Giovedì 7 Aprile la Polizia di Stato sarà ospite del Museo Nazionale dell’Automobile dove incontrerà circa 350 alunni provenienti dalle classi 3^, 4^ e 5^ di tre Istituti Superiori della città.

Il tema dell’incontro sarà Alterazioni e guida: l’automobile è un oggetto meraviglioso ma anche una potenziale fonte di rischio. E’ dunque di primaria importanza dedicare ampio spazio alla divulgazione dei comportamenti virtuosi da adottare per limitare al minimo i rischi .Gli interventi saranno a cura dei Medici dell’Ufficio Sanitario provinciale della Polizia di Stato, che illustreranno cosa comporti l’assunzione di sostanze alcoliche o stupefacenti  prima di mettersi alla guida, nonché del Gruppo Comunicazione ed Educazione Stradale della Sezione di Polizia Stradale di Torino, che porrà l’accento non tanto sulla normativa sanzionatoria quanto sull’importanza e la necessità della giusta consapevolezza per chi si mette alla guida.

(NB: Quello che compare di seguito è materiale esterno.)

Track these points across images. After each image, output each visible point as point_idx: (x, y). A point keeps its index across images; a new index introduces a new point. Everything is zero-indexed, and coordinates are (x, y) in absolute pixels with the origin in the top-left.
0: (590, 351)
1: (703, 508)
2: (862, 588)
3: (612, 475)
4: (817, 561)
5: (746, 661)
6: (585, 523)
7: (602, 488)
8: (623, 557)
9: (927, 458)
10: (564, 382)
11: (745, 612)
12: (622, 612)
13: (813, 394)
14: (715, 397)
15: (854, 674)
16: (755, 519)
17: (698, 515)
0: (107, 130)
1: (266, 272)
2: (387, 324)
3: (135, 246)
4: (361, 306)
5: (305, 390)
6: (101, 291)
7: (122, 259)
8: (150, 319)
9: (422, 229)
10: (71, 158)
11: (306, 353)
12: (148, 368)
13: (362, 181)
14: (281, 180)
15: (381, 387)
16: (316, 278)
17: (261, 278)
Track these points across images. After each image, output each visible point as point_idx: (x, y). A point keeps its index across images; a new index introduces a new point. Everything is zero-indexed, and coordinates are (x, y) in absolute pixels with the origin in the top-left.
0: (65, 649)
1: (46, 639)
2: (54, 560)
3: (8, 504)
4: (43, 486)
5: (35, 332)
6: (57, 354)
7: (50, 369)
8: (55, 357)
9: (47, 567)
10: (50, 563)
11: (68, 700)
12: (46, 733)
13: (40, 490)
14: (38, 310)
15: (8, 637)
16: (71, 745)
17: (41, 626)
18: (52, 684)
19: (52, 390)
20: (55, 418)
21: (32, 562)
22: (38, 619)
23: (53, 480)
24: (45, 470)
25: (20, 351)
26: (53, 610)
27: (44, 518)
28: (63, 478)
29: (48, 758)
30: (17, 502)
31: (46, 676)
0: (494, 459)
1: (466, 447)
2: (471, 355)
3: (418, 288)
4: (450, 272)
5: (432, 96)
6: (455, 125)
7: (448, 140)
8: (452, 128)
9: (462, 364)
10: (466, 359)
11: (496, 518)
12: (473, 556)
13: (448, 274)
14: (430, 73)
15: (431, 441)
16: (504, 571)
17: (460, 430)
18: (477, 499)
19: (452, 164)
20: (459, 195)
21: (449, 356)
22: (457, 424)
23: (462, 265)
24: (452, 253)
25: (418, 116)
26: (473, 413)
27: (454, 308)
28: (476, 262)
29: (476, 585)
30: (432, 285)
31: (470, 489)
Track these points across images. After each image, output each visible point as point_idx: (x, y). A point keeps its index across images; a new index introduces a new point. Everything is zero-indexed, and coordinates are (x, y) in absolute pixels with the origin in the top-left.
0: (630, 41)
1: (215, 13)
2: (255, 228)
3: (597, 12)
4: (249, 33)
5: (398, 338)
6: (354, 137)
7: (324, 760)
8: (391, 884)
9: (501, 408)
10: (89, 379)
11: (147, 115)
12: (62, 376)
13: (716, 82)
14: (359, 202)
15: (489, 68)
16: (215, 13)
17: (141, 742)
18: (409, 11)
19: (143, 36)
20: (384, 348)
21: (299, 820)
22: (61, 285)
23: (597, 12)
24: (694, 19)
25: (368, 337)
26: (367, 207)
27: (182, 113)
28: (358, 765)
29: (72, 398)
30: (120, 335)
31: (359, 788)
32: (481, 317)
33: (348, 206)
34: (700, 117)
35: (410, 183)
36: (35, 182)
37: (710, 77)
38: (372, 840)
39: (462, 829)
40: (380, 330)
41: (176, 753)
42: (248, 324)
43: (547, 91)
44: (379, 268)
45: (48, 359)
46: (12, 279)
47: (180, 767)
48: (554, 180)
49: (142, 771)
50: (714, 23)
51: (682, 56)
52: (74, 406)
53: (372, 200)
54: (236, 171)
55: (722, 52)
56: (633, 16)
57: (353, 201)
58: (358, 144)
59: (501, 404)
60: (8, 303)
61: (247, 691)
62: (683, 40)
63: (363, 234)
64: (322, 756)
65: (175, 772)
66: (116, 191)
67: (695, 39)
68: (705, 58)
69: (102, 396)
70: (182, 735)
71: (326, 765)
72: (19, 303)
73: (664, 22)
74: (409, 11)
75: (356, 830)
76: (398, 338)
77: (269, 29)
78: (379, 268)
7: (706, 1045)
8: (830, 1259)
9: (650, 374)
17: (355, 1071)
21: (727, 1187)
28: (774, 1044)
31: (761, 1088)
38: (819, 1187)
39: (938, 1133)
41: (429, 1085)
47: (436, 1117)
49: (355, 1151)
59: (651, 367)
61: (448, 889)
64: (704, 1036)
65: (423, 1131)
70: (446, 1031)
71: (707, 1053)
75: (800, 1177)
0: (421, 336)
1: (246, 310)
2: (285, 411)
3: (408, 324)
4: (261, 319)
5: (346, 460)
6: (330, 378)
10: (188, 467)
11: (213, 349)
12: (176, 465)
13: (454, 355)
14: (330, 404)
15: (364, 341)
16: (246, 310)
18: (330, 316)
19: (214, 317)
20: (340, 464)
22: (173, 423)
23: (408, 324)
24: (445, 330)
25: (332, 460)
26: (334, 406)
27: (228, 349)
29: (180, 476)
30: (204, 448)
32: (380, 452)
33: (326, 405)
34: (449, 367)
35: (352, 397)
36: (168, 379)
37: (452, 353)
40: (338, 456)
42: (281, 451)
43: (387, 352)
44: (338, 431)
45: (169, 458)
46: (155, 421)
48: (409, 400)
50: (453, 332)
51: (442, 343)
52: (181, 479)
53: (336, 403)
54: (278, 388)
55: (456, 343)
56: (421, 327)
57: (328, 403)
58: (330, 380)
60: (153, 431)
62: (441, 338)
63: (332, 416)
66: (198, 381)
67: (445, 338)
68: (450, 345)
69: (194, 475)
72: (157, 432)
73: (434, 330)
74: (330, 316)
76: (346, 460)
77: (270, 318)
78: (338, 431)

I lavori avranno inizio attorno alle 10.30. Al termine, gli studenti visiteranno il Museo: la sezione Giungla dello stesso, in particolare, è un viaggio attraverso i pericoli, i limiti e le conseguenze derivanti dai comportamenti scorretti.

Il Museo dell’Automobile è, prima di tutto, un museo didattico: e questo significa che intende divulgare non solo la conoscenza della storia passata ma anche, e soprattutto, riflettere su questioni attuali e fondamentali come la sicurezza stradale e le conseguenze devastanti causate dall’abuso di alcol e droghe, dalla disattenzione, dall’uso improprio dei cellulari, da un’educazione stradale approssimativa e, soprattutto, dalla scarsa consapevolezza di quali e quanto gravi conseguenze possono causare i nostri comportamenti scorretti. A costo di risultare crudi, abbiamo voluto porre l’accento su questi temi perché pensiamo che sia fondamentale ricordare che i sistemi strutturali di sicurezza di una vettura sono efficaci solo se accompagnati da una guida intelligente: vogliamo sensibilizzare tutti – soprattutto i giovani – perché siano conducenti consapevoli e perché, a loro volta, si facciano portavoce delle buone pratiche che cerchiamo di trasmettere nel nostro percorso museale” (Rodolfo Gaffino Rossi, Direttore del Museo Nazionale dell’Automobile).